The heel of the Italian boot doesn’t even feature in Rick Steves’ Guide to Italy. Rick’s oversight is our blessing. Puglia is one of Italy’s unspoilt treasures. Its beaches are clean and uncrowded. Its many astonishing sites are inexpensive and easy to access. Its cities and towns – Lecce, Bari, Brindisi, Alberobello, Trani, Polignano, Gallipoli, Monte Sant’Angelo, Vieste to mention just a few – are full of architectural and artistic gems, wonderful food and wine, and eccentric, enthusiastic locals, eager to share their hometown’s specialities with travellers.

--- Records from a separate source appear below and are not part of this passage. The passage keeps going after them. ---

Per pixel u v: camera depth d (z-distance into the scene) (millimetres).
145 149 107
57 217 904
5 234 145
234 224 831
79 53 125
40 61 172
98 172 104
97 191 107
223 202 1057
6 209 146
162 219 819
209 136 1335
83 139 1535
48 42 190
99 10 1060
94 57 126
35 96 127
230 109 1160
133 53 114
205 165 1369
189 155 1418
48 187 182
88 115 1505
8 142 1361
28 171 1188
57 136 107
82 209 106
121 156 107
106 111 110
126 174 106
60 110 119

In truth, Puglia’s geography (it’s nearly 500km in length) means that the region’s differences are more pronounced than its similarities. In its north the Gargano Peninsula juts out into the Adriatic, with isolated coastal towns linked by their connection to the enormous Gargano National Park, a vast, dense forest containing one of Italy’s most diverse ecosystems. Moving towards the interior, the vast plains of Tavoliere and The Murge contain the wheat fields that form the basis of Italy’s bread and pasta basket, sprinkled with remnants from its Norman history, the most famous being the mysterious octagonal Castel del Monte. Puglia’s central strip is home to bustling Bari, Southern Italy’s second biggest city (after Naples), landscapes full the famous conical Trulli homes and spectacular coastal towns like Monopoli, Trani and Polignano-a-Mare, the warrens of their old towns ancient barriers against the Adriatic. The tip of the heel contains the baroque splendour of the Salento region, surrounded by dazzling coastlines with some of the clearest water in Italy, the historic port towns of Otranto and Gallipoli and, of course, Lecce.

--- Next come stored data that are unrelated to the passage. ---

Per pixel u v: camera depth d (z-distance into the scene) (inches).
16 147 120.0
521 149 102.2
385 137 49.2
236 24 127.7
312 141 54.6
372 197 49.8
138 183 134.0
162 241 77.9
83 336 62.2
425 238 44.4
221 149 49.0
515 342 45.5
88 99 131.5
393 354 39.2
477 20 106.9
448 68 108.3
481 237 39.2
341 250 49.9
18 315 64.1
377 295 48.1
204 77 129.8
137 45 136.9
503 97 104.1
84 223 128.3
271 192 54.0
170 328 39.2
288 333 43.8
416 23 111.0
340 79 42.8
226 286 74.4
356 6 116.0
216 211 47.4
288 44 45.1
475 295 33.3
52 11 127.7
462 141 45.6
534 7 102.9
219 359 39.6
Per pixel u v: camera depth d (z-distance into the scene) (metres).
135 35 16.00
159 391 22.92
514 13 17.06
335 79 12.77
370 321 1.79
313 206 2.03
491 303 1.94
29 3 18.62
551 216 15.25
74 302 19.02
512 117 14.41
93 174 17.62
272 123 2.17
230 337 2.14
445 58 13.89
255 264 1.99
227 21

Each of these areas has its own dialect, traditions and cuisines. But what unites them all is the locals’ warmth and friendliness.

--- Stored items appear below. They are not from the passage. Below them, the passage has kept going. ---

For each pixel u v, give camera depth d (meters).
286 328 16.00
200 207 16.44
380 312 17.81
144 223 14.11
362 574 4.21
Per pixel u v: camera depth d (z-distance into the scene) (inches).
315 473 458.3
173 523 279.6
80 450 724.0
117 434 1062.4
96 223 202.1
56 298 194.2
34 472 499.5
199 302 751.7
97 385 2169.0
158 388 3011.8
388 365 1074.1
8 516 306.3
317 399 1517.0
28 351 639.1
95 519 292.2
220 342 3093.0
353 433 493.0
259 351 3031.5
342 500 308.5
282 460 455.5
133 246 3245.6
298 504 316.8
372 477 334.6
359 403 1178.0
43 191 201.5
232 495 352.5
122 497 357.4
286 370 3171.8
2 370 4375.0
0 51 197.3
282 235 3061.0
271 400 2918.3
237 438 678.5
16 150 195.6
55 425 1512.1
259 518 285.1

International tourism, although growing, has yet to leave its footprint in Puglia. That’s why it’s arguably the best region to have an authentic Italian experience. Meals are lengthy. Portions are large. People want to learn where you’ve come from and what’s brought you to their region. They want to share their culture and, of course, their food.
Puglia is a region where making new friends isn’t just easy. It’s inevitable.